Where on earth did you read this? Pretty sure this is incorrect.


----------



## Noahma (Oct 18, 2009)

demonr6 said:


> I read the dad keeps them in his mouth then releases them. Can't feed him though because he eats them. Actually in all likelihood he will eat them. Do a search, someone on here recently has had them breed. I would find him and seek him out for advice. I was just reading the post too yesterday so it is recent. Good luck and congrats!


There are chichlid species that are mouth brooders, but not gbr's


----------



## Krucianking (Jan 19, 2011)

That ph is very high I doubt the eggs will survive. But in that community tank the fry are doom to be a community dinner. If you choose to raise fry remove the pair place them in a cycle 10 gallon soften the water with some almond,oak leaves or peat moss.Keep up with water chages and you ready to go.


----------



## nalu86 (Oct 19, 2010)

Buy one of the hob breeder boxes (satelite or so called) Put some moss in there. When the eggs hatch, with a turkey buster (or how do you call it) take the fry away from the parent (be careful) (parents will attack). put the fry in the breeder box, after couple of days the fry will be freeswimming. First couple of days they will eat the infusoria from the moss. 
After 3-5 days start feeding them microworms (culture).
After 7-10 days they should be big enough to eat freshly hatched baby brine shrimp. When they start groing bigger have a 20 gallon ready with same water as the main tank.
After month try to feed crunched flakes with bbs.
Month half bloodworms and brine shrimp and flakes.

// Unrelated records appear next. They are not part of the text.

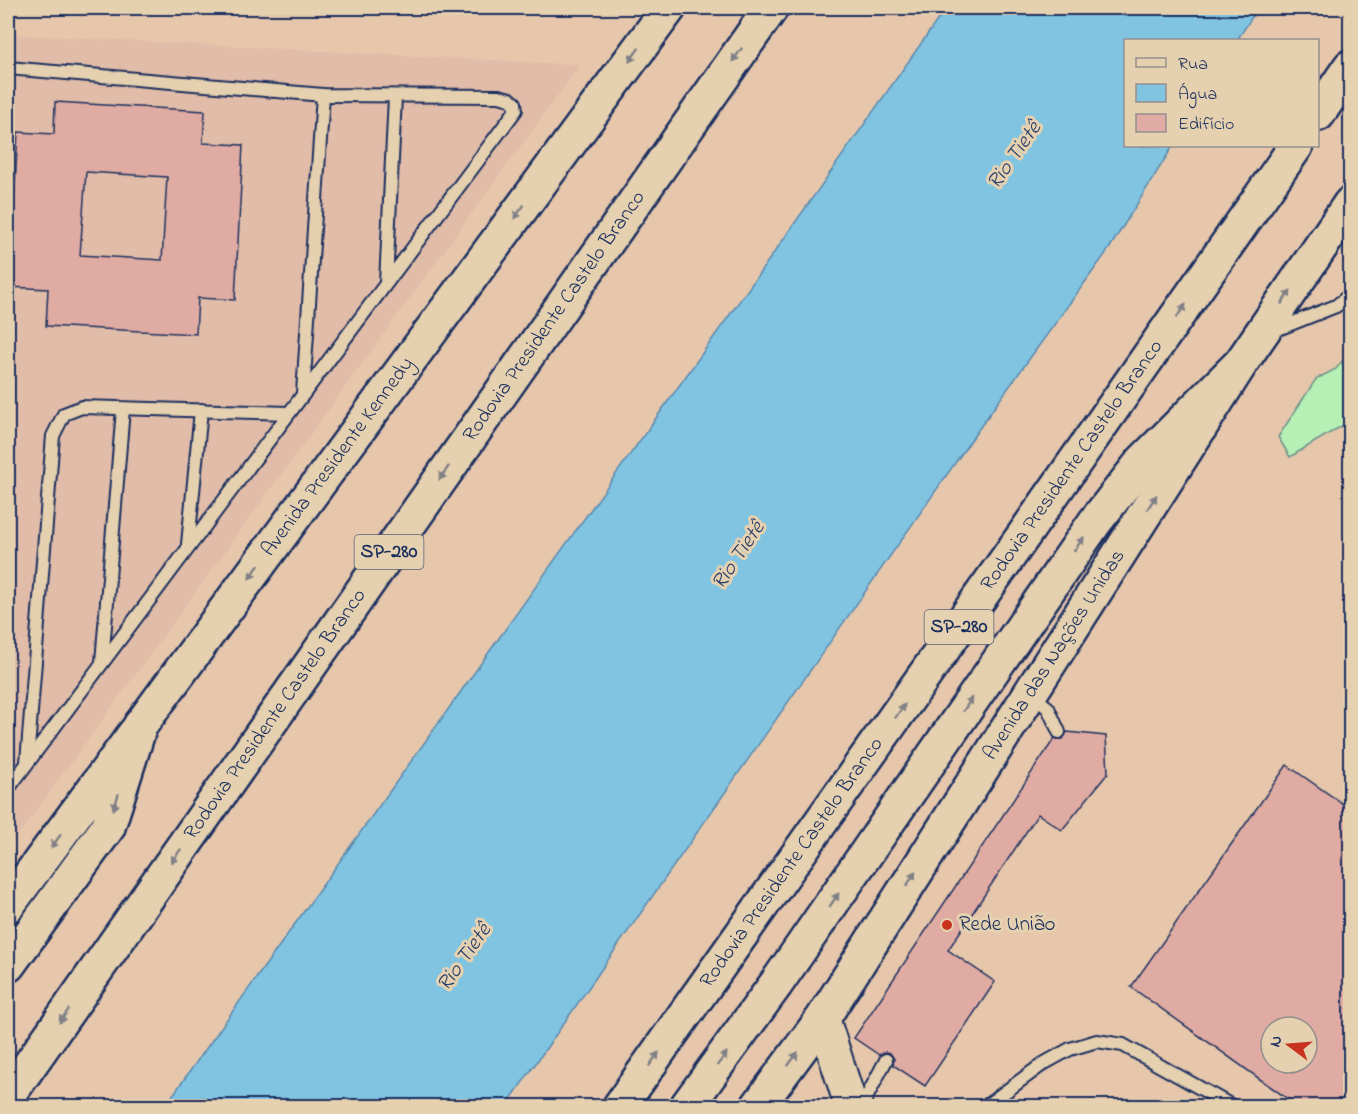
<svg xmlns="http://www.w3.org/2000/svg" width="1358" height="1114" viewBox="0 0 1358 1114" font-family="'Indie Flower',sans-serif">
	<rect width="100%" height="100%" fill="#e7c7ac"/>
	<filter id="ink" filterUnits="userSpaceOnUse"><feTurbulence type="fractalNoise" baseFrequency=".0167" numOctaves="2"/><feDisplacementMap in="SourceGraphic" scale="12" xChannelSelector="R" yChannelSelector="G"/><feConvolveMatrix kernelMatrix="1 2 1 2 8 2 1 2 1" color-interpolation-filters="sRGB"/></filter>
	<g filter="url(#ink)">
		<!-- built -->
		<path fill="#e1bca8" d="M 8,34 L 580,65 L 8,849 Z"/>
		<!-- green -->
		<path fill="#b6f0b4" stroke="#689089" stroke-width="1.5" d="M 1350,351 L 1350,421 L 1290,457 L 1278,437 L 1316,379 L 1336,369 Z"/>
		<!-- water -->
		<path fill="#81c4e2" stroke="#5888ad" stroke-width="1.5" d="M 946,8 L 1258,8 L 1237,40 L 1126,40 L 1126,146 L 1173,146 L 1109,249 L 983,423 L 506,1106 L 165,1106 L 766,264 Z"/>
		<!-- building -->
		<g fill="#dfaba2" stroke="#1b2f5e" stroke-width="1.5" fill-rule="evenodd">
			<path d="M 55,102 L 205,111 L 203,143 L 243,145 L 235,300 L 198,298 L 196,334 L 46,326 L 48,289 L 9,287 L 18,132 L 54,134 ZM 86,172 L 167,177 L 162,260 L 80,255 Z"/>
			<path d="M 1067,732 L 1106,736 L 1108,773 L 1062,830 L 1038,814 L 948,950 L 995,982 L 925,1086 L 893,1065 L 894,1059 L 890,1053 L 885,1052 L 879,1055 L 854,1038 L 1054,739 L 1063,739 Z"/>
			<path d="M 1287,765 L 1350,809 L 1350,1107 L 1299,1107 L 1131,987 ZM 1271,1027 L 1307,1027 L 1307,1063 L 1271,1063 Z"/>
		</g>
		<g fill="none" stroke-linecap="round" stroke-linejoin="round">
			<!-- service casing -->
			<g stroke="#1b2f5e" stroke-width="16">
				<g id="service">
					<path d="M 8,68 L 323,95 L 499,96 L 510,99 L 515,103 L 516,110 L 8,789"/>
					<path d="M 386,283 L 395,97"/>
					<path d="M 1273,331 L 1336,306 L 1350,295"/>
					<path d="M 303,393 L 323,95"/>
					<path d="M 188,544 L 201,410"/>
					<path d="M 102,662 L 123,409"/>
					<path d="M 1032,695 L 1048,708 L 1059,732"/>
					<path d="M 27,762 L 53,436 L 64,414 L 82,407 L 289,413"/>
					<path d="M 862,1106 L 886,1060"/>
					<path d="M 986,1106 L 1043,1064 L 1070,1049 L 1097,1041 L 1123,1045 L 1232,1106"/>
				</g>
			</g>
			<!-- tertiary casing -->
			<g stroke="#1b2f5e" stroke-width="36">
				<path id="tertiary" d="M 823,1018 L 851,1106"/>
			</g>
			<!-- secondary casing -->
			<g stroke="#1b2f5e" stroke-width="38">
				<path id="secondary" d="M 8,905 L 135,733"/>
			</g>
			<!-- trunk casing -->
			<g stroke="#1b2f5e" stroke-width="38">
				<g id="trunk">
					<path id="s1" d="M 140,726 L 669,8"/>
					<path id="s2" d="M 758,1106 L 823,1018 L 1241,363 L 1350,204"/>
				</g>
			</g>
			<!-- motorway casing -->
			<g stroke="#1b2f5e" stroke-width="38">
				<g id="motorway">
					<path d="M 1318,114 L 1350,67"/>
					<path d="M 8,965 L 108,827 L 140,726"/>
					<path id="s3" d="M 8,1096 L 771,8"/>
					<path id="s4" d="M 620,1106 L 1026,532 L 1296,146"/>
					<path d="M 687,1106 L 776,984 L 1095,522 L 1142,462 L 1241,363"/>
				</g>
			</g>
			<!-- service -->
			<use href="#service" stroke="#e5d0af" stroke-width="12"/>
			<!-- tertiary -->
			<use href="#tertiary" stroke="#e5d0af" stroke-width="32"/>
			<!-- secondary -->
			<use href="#secondary" stroke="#e5d0af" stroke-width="33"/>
			<!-- trunk -->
			<use href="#trunk" stroke="#e5d0af" stroke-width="33"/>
			<!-- motorway -->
			<use href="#motorway" stroke="#e5d0af" stroke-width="33"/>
		</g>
		<!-- one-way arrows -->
		<defs><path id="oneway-solid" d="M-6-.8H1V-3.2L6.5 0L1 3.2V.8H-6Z" transform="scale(1.5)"/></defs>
		<g fill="#808086">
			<use href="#oneway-solid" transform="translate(634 55) rotate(126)"/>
			<use href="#oneway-solid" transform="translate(737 55) rotate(125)"/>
			<use href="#oneway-solid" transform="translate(519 212) rotate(126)"/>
			<use href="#oneway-solid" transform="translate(1286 297) rotate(-56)"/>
			<use href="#oneway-solid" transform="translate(1181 311) rotate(-55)"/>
			<use href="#oneway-solid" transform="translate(444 473) rotate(125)"/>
			<use href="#oneway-solid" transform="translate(1152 502) rotate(-57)"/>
			<use href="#oneway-solid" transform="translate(1079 544) rotate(-54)"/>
			<use href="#oneway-solid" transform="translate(254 572) rotate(126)"/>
			<use href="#oneway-solid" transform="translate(968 704) rotate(-56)"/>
			<use href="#oneway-solid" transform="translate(900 711) rotate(-55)"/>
			<use href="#oneway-solid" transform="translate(116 802) rotate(108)"/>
			<use href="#oneway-solid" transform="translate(56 841) rotate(127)"/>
			<use href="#oneway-solid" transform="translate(176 856) rotate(125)"/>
			<use href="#oneway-solid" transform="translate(911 879) rotate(-58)"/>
			<use href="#oneway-solid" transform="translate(834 900) rotate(-56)"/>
			<use href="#oneway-solid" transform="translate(64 1016) rotate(125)"/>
			<use href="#oneway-solid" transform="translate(654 1059) rotate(-55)"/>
			<use href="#oneway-solid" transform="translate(722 1059) rotate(-54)"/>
			<use href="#oneway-solid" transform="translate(793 1059) rotate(-54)"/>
		</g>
	</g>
	<!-- markers -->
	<circle fill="#c8321e" stroke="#e5d0af" stroke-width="2" cx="947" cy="925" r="6"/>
	<g text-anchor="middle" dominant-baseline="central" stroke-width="6" stroke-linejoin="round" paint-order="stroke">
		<!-- shield labels -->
		<g fill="#e5d0af" stroke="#585f76" stroke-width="1.5">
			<rect x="354.5" y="535" width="69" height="34" rx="4.5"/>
			<rect x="924.5" y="610" width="69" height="34" rx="4.5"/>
		</g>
		<g font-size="20" font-weight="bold" fill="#1b2f5e">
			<text x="389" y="552">SP-280</text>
			<text x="959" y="627">SP-280</text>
		</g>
		<!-- street labels -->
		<g font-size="21" fill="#1b2f5e" stroke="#e5d0af">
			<text stroke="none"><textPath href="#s3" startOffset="952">Rodovia Presidente Castelo Branco</textPath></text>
			<text stroke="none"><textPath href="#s1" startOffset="334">Avenida Presidente Kennedy</textPath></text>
			<text stroke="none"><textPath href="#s4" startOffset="784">Rodovia Presidente Castelo Branco</textPath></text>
			<text stroke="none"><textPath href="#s2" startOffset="540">Avenida das Nações Unidas</textPath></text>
			<text stroke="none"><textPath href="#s3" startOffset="466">Rodovia Presidente Castelo Branco</textPath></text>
			<text stroke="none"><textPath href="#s4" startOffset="298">Rodovia Presidente Castelo Branco</textPath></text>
		</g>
		<!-- poi labels -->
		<g font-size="21" fill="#1b2f5e" stroke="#e5d0af" text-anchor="start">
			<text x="959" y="925">Rede União</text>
		</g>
		<!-- water labels -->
		<g font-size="22" font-style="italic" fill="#253e6b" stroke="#e5d0af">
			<text transform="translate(1015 156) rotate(-55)">Rio Tietê</text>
			<text transform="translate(739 556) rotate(-56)">Rio Tietê</text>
			<text transform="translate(465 958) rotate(-55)">Rio Tietê</text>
		</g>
	</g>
	<!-- margin -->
	<rect width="1358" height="1114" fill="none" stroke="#e5d0af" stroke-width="30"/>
	<rect x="15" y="15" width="1328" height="1084" fill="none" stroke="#1b2f5e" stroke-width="2" filter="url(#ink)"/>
	<!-- legend -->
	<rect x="1124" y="39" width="195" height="108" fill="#e5d0af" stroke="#94908f" stroke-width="1.5"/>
	<rect x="1136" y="58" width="30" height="9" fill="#e5d0af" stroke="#94908f" stroke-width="1.5"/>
	<text x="1178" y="69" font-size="18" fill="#1b2f5e">Rua</text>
	<rect x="1136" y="84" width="30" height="18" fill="#81c4e2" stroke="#94908f" stroke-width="1.5"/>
	<text x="1178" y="99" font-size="18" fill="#1b2f5e">Água</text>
	<rect x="1136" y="114" width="30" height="18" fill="#dfaba2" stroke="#94908f" stroke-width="1.5"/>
	<text x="1178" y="129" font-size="18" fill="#1b2f5e">Edifício</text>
	<!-- north arrow -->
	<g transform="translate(1289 1045) rotate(286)"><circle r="28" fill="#e5d0af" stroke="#94908f" stroke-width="1.5"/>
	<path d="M0-4.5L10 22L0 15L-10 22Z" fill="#c8321e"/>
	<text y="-9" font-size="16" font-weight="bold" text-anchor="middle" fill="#1b2f5e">N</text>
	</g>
</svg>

Don't overfeed to much and try after every meal (5x a day) to clean the bottom. 10-20% water change daily.

Hope this helps!


----------



## gabloo (Apr 26, 2011)

Did anyone ever success breeding and raising them in similar water quality like mine?


----------



## nalu86 (Oct 19, 2010)

gabloo said:


> Did anyone ever success breeding and raising them in similar water quality like mine?


I tried to raise fry in a ph of 6.2, 6.8 and 7.6, kh 4 and gh 5 with success, but never tried it with a higher PH.

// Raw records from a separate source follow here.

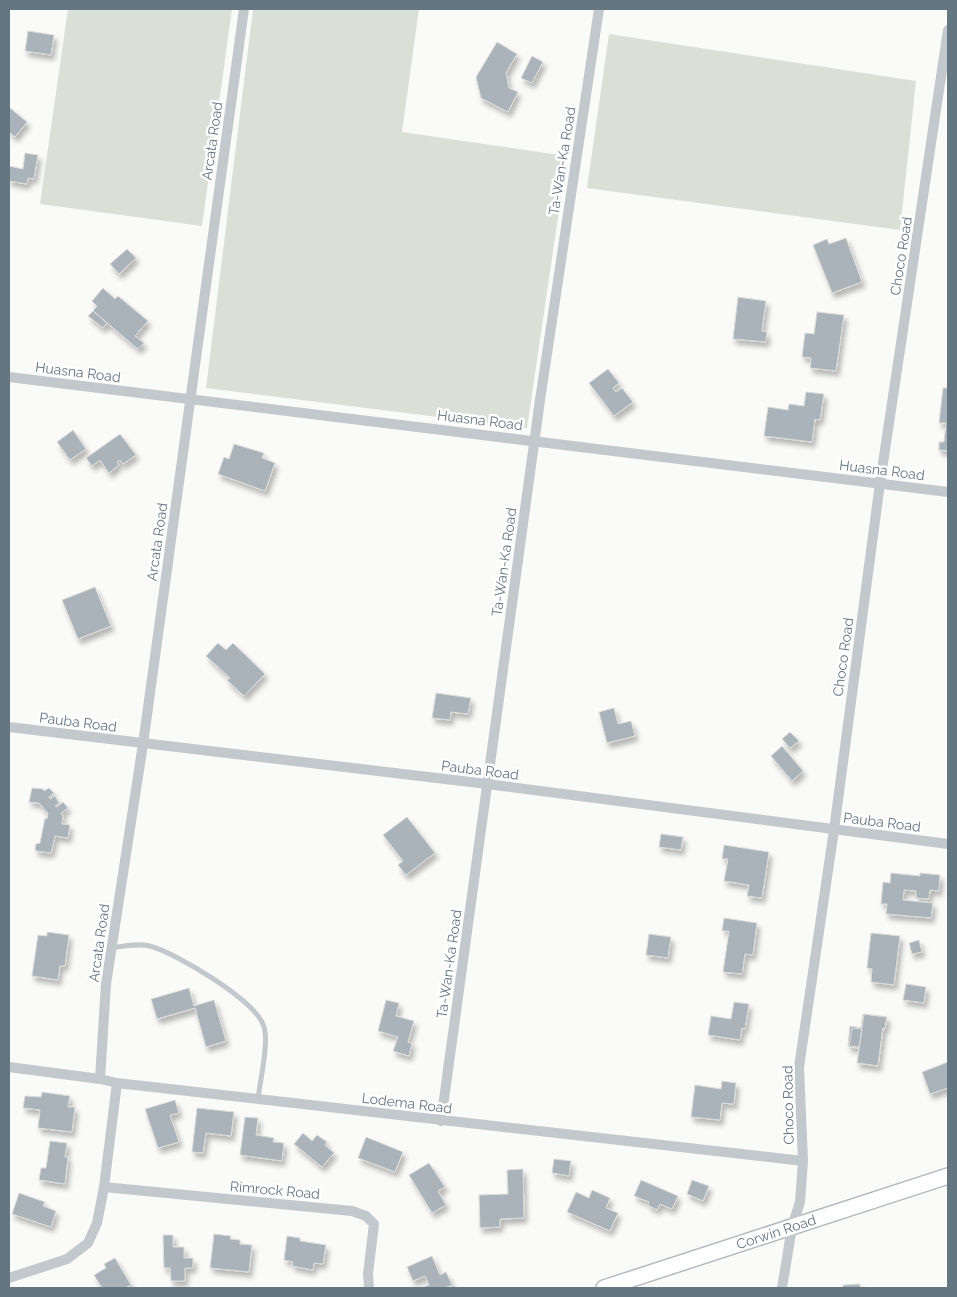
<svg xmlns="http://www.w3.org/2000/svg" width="957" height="1297" font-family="Raleway,sans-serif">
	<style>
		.green { fill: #dadfd7 }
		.building { fill: #aab3b9; stroke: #dcdcda; filter: url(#shadow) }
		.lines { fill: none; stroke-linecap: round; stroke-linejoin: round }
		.secondary-casing { stroke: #b3babf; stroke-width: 18 }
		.lane { stroke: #c3c8cc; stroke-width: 5 }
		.street { stroke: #c3c8cc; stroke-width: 10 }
		.secondary { stroke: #fff; stroke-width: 15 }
		.labels { text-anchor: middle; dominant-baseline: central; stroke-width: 5; stroke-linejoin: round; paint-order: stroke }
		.street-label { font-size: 14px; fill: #657683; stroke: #fff }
	</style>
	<defs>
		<filter id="shadow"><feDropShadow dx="3" dy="5" stdDeviation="2.5" flood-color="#0004"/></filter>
	</defs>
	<rect width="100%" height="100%" fill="#fafaf8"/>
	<!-- green -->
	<path class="green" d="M68,9H232L202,226L40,204Z
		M253,9H419L402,132L567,156L527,428L206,388Z
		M609,34L916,81L900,230L587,188Z"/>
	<!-- building -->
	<path class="building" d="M28,31L54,35L51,55L25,51Z
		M497,42L517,54L506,73L509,88L518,92L508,112L481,98L476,77Z
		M532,56L543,62L532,83L521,78Z
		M9,107L27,122L15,137L9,132Z
		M25,153L38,155L34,179L28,178L27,184L9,181V166L23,169Z
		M846,238L862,282L832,293L813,245L827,239L829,244Z
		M127,249L136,258L119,274L110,264Z
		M103,288L115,299L118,296L148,321L135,336L144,343L138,349L93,311L97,306L92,301Z
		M738,297L766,301L762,331L767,332L766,342L733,339Z
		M93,311L107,323L103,328L88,316Z
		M817,312L844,315L836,371L810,368L811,358L802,357L805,333L814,334Z
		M608,369L619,383L613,388L616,392L622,388L633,402L614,416L589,383Z
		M943,388H948V451L939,450V442H944L946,423H939Z
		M806,392L824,394L820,420L815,419L812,442L764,436L768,407L788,410L789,404L804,406Z
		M73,430L86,449L70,460L57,442Z
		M120,434L136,455L123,464L120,460L117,462L119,465L109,473L100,460L92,466L86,458Z
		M234,444L264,453L262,458L275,463L265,491L218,474L224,457L229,459Z
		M95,587L111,626L78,639L62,600Z
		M218,643L226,650L233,643L265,674L244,696L227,680L230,678L206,656Z
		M436,693L471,698L468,714L451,712L450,720L432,718Z
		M614,708L618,724L631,721L635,736L607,743L599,712Z
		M790,732L799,741L790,748L782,739Z
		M782,746L803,771L792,781L771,756Z
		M32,788L43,789L44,791L49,788L54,793L49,797L50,799L55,796L59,803L55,806L57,807L63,802L68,808L61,813L63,816L62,824L70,825L68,838L55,836L51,853L36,851L35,849L36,844L40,843L45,818L47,819L48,813L39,803L29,802Z
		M407,817L435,853L406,875L398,865L403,861L383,835Z
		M661,834L683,837L681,850L659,847Z
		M724,845L769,852L762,898L747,896L749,885L724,881L728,859H722Z
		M891,873L920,876V873L940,875L939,891L930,890L929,899L916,898V891L904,890L903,900L933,903L931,918L886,914L887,904H881L883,882L890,883Z
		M724,918L757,923L753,955L745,954L742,974L723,972L729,931H722Z
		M47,932L69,935L65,966H60L58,980L32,976L38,935L47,936Z
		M871,933L900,936L894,985L871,982L872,969L867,968Z
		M649,934L671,937L668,958L646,955Z
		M919,940L922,952L912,954L909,943Z
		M906,984L926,987L924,1003L903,1000Z
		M189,988L194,1006L214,1000L226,1041L206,1047L195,1008L157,1019L151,999Z
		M386,1000L399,1003L396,1016L414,1021L408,1042L412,1043L409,1056L393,1051L398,1037L378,1031Z
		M734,1002L749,1004L745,1029L742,1028L740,1040L708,1035L711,1016L731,1019Z
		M863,1014L887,1017L885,1029L883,1028L878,1066L857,1063L859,1047L848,1046L850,1026L861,1028Z
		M864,1014L887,1017L885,1029L883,1028L878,1066L857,1063Z
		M852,1028L862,1029L859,1048L849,1047Z
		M948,1062V1088L930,1094L922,1072Z
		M722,1081L736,1083L734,1104L722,1103L720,1120L691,1117L695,1085L721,1089Z
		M42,1092L70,1096L68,1107H75L72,1132L38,1128L40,1110L23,1108L25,1096L41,1097Z
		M175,1100L179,1113L170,1115L179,1142L158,1148L145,1109Z
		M197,1108L234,1112L231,1136L206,1133L203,1153L192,1152Z
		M245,1117L258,1118L256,1135L274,1138L273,1142L284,1143L282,1161L240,1155Z
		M303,1133L312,1141L317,1135L327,1142L325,1145L334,1153L322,1167L294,1144Z
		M366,1137L403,1152L395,1172L358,1158Z
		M50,1141L67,1143L65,1157H68L65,1184L39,1180L41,1168H46Z
		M554,1159L571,1161L569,1176L552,1173Z
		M429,1163L445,1187L438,1191L446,1205L432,1213L409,1175Z
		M523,1169L524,1218L500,1219V1227L480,1228L479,1195L508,1194L507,1170Z
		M641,1180L678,1196L672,1209L660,1204L657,1210L648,1205L649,1202L634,1196Z
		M692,1180L709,1186L703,1201L687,1194Z
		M592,1190L610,1198L606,1208L618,1213L610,1231L567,1212L576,1192L589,1198Z
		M19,1193L45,1202L43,1206L56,1211L51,1227L12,1214Z
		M214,1234L231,1236L230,1239L240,1240V1244L252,1245L249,1272L210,1268Z
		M163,1235H173V1247H184V1258H193V1268H185V1281H171L170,1268H164Z
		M287,1236L300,1238V1241L326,1245L323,1264L314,1263L313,1270L292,1266L293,1262L284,1260Z
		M432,1256L440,1275L446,1272L452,1285L445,1288H421L429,1285L425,1276L413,1281L407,1267Z
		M115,1258L131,1285L125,1288H102L94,1275L106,1268L104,1264Z
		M860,1284V1288H843V1285Z"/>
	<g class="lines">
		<defs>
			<g id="secondary">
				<path id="s1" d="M604,1288L948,1176"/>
			</g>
		</defs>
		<!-- secondary casing -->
		<use href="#secondary" class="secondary-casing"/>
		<!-- lane -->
		<path class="lane" d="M112,948C124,946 138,943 150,946C176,953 257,1001 264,1027C269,1043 260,1081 258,1099"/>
		<!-- street -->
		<path class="street" d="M9,377L948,492
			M9,727L487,784L948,844
			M9,1067L100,1079L117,1083L803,1161
			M100,1079L106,984L143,744L244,9
			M441,1121L540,400L599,9
			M104,1187L352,1211L366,1216L374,1224L368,1274L369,1288
			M9,1278L67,1259L88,1243L97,1223L104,1187L117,1083
			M782,1288L792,1227L800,1202L803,1161L799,1067L834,830L880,483L948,30"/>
		<!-- secondary -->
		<use href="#secondary" class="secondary"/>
	</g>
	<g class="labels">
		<!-- street labels -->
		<g class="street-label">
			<text transform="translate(212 141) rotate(-82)">Arcata Road</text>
			<text transform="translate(562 161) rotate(-81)">Ta-Wan-Ka Road</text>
			<text transform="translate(901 256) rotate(-81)">Choco Road</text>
			<text transform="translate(78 372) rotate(7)">Huasna Road</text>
			<text transform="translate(480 420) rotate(7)">Huasna Road</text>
			<text transform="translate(882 470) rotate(7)">Huasna Road</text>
			<text transform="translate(157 542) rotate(-82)">Arcata Road</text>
			<text transform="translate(504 562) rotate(-82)">Ta-Wan-Ka Road</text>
			<text transform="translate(843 657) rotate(-82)">Choco Road</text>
			<text transform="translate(78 722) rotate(7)">Pauba Road</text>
			<text transform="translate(480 770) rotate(7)">Pauba Road</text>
			<text transform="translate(882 822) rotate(7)">Pauba Road</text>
			<text transform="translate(99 943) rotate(-82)">Arcata Road</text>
			<text transform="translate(449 964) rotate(-82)">Ta-Wan-Ka Road</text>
			<text transform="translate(407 1103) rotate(7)">Lodema Road</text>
			<text transform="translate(788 1105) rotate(-91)">Choco Road</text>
			<text transform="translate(275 1190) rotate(5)">Rimrock Road</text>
			<text stroke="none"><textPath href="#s1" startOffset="181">Corwin Road</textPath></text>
		</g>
	</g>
	<!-- border -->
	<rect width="957" height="1297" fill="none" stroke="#657683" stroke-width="20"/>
</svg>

Its better for your rams that you lower your ph a little bit. You can use peat, Indian almond leaves and even driftwood to lower the ph.


----------



## ChrisCDR (Apr 7, 2011)

I bred these in a small community tank a few years ago but i dont think my PH was as high as yours, mine was approx 7.8 i think.

they bred twice before but all died off due to lack of food. the third brood was fed by just dropping bits of algae wafers in their territory. I ended up with about 12 survivors in the end.


----------